"bir gun olecegim nasilsa" deyip de bunu yasam felsefesi haline getiren insanin cesitli opsiyonlari vardir.
1. "ehu ehu, olecegim zaten, ne diye ugrasacagim? egleneyim bari hazir hayattayken." deyip, okul olsun kariyer olsun, cevresi ile iliskileri olsun, bu alanlara hicbir yatirim yapmayip murphy'nin kurallari sayesinde 120 sene yasayacak olan biri olmaktir. kendini gelistirmeyen, etrafindakileri uzup bencilce davranan bu gereksiz yasam formu hepimizin torunlarinin torunlarini gorur, mazallah. e tabii "all work and no play makes jack a dull boy"...

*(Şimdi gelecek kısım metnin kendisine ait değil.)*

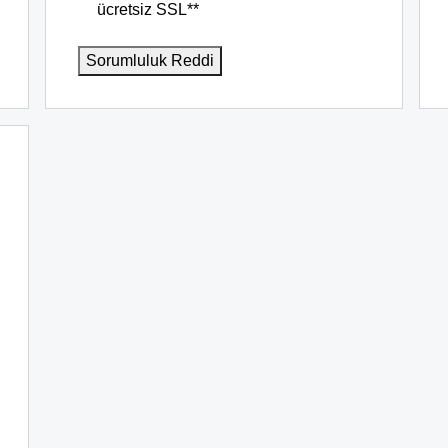
ücretsiz SSL**
Sorumluluk Reddi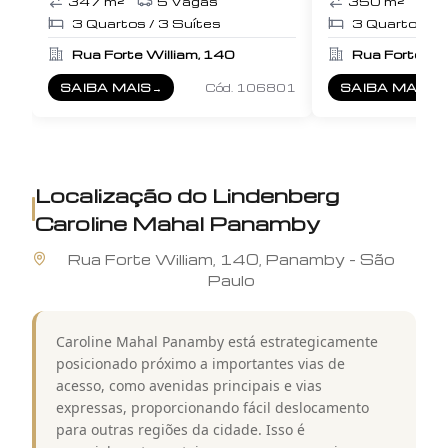
347
m²
5
Vagas
350
m²
3
3
Quartos /
3
Suítes
3
Quartos /
Rua Forte William, 140
Rua Forte Wi
SAIBA MAIS
→
Cód.
106801
SAIBA MAIS
→
SOBRE
CAROLINE MAHAL FORTE WILLIAM
SOBRE
LINDE
Localização do
Lindenberg
Caroline Mahal Panamby
Rua
Forte William
,
140
,
Panamby
-
São
Paulo
Caroline Mahal Panamby está estrategicamente
posicionado próximo a importantes vias de
acesso, como avenidas principais e vias
expressas, proporcionando fácil deslocamento
para outras regiões da cidade. Isso é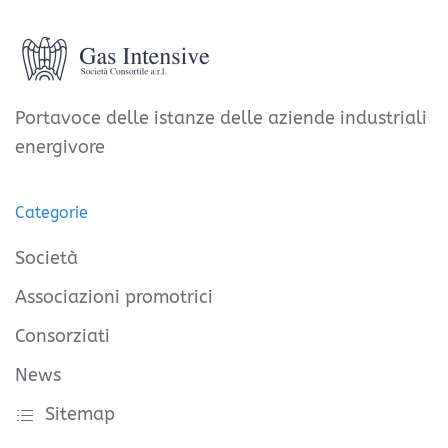
Portavoce delle istanze delle aziende industriali
energivore
Categorie
Società
Associazioni promotrici
Consorziati
News
Sitemap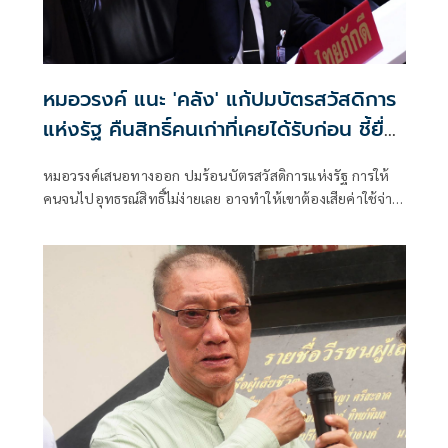
หมอวรงค์ แนะ 'คลัง' แก้ปมบัตรสวัสดิการ
แห่งรัฐ คืนสิทธิ์คนเก่าที่เคยได้รับก่อน ชี้ยื่น
อุทธรณ์ไม่ง่าย
หมอวรงค์เสนอทางออก ปมร้อนบัตรสวัสดิการแห่งรัฐ การให้
คนจนไปอุทธรณ์สิทธิ์ไม่ง่ายเลย อาจทำให้เขาต้องเสียค่าใช้จ่าย
ในการเดินทาง ด้วยข้อจำกัดหลายอย่าง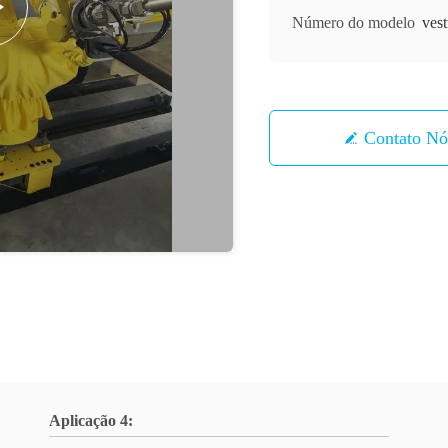
Número do modelo
vest
Contato 
Aplicação 4: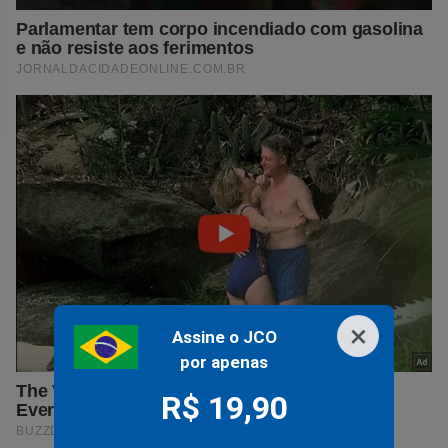
×
Assine o JCO
por apenas
R$ 19,90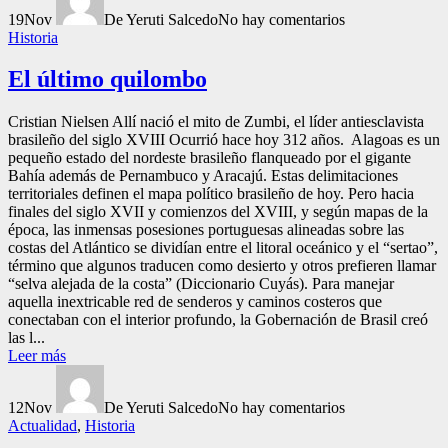
19
Nov
De Yeruti Salcedo
No hay comentarios
Historia
El último quilombo
Cristian Nielsen Allí nació el mito de Zumbi, el líder antiesclavista
brasileño del siglo XVIII Ocurrió hace hoy 312 años. Alagoas es un
pequeño estado del nordeste brasileño flanqueado por el gigante
Bahía además de Pernambuco y Aracajú. Estas delimitaciones
territoriales definen el mapa político brasileño de hoy. Pero hacia
finales del siglo XVII y comienzos del XVIII, y según mapas de la
época, las inmensas posesiones portuguesas alineadas sobre las
costas del Atlántico se dividían entre el litoral oceánico y el “sertao”,
término que algunos traducen como desierto y otros prefieren llamar
“selva alejada de la costa” (Diccionario Cuyás). Para manejar
aquella inextricable red de senderos y caminos costeros que
conectaban con el interior profundo, la Gobernación de Brasil creó
las l...
Leer más
12
Nov
De Yeruti Salcedo
No hay comentarios
Actualidad
,
Historia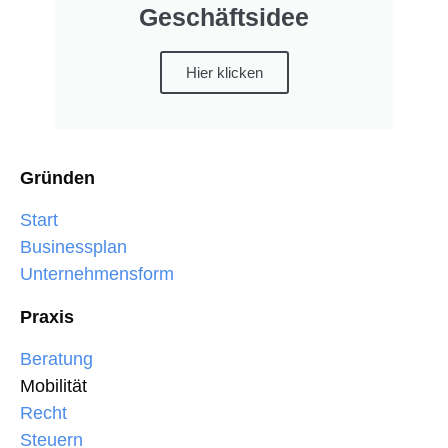
Geschäftsidee
Hier klicken
Gründen
Start
Businessplan
Unternehmensform
Praxis
Beratung
Mobilität
Recht
Steuern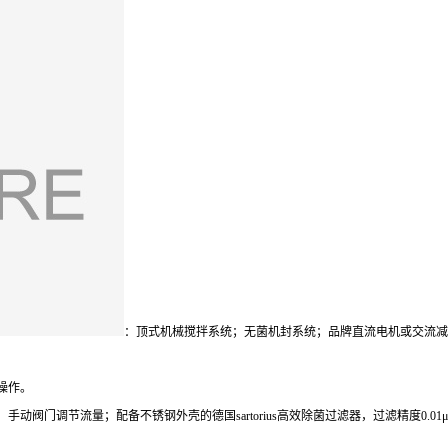
：顶式机械搅拌系统；无菌机封系统；品牌直流电机或交流减
操作。
阀门调节流量；配备不锈钢外壳的德国sartorius高效除菌过滤器，过滤精度0.0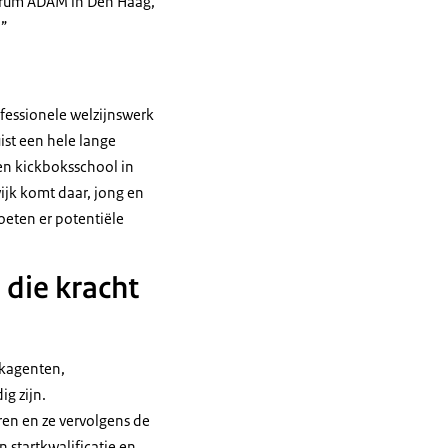
ntrum ADAM in Den Haag,
.”
ofessionele welzijnswerk
ist een hele lange
een kickboksschool in
ijk komt daar, jong en
eten er potentiële
 die kracht
ijkagenten,
g zijn.
ren en ze vervolgens de
 startkwalificatie en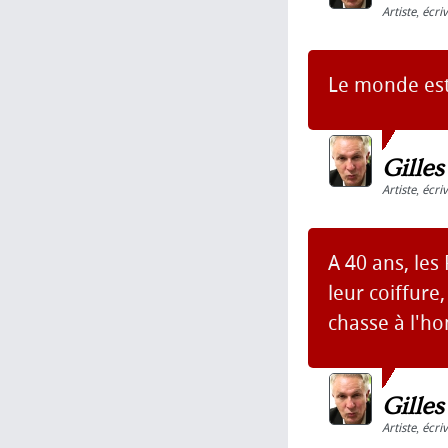
Artiste
,
écri
Le monde est 
Gille
Artiste
,
écri
A 40 ans, les
leur coiffure,
chasse à l'h
Gille
Artiste
,
écri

2. "yarin bile olebilirim, hala sansim varken bunu degerlendirmeliyim" diyenler de vardir. hirsli olurlar, her iste elleri vardir, genis bir cevreleri olabilir. Bu kisiler icin en tehlikeli sene, 27. yaslaridir.
(bkz: jimi hendrix) (bkz: jim morrison) (bkz: janis joplin) (bkz: kurt cobain)
bu seneyi atlattiklarini varsayarsak, ne kadar yasayacaklari konusunda bir istatistik atamayacagim.
3. "ne zaman ne olacagi belirsiz, hayati doyasiya yasayayim bari" diyenler ise 1. ve 2. maddedeki dusunceleri harmanlayip uygularlar. "work hard, play hard" felsefesine iliskin hayatin gercekleri ile ugrasirken mutluluklarina da onem verirler. joie de vivre, yani yasam sevincinin hakkini verirler. hepimizin farkinda oldugu uzere, her seyi dengeleyebilmek buyuk bir basaridir ve tembellik akiminin onculerinden biri olarak bu kaizen sistemli ubermensch'leri biraz kiskandigimi itiraf etmeliyim.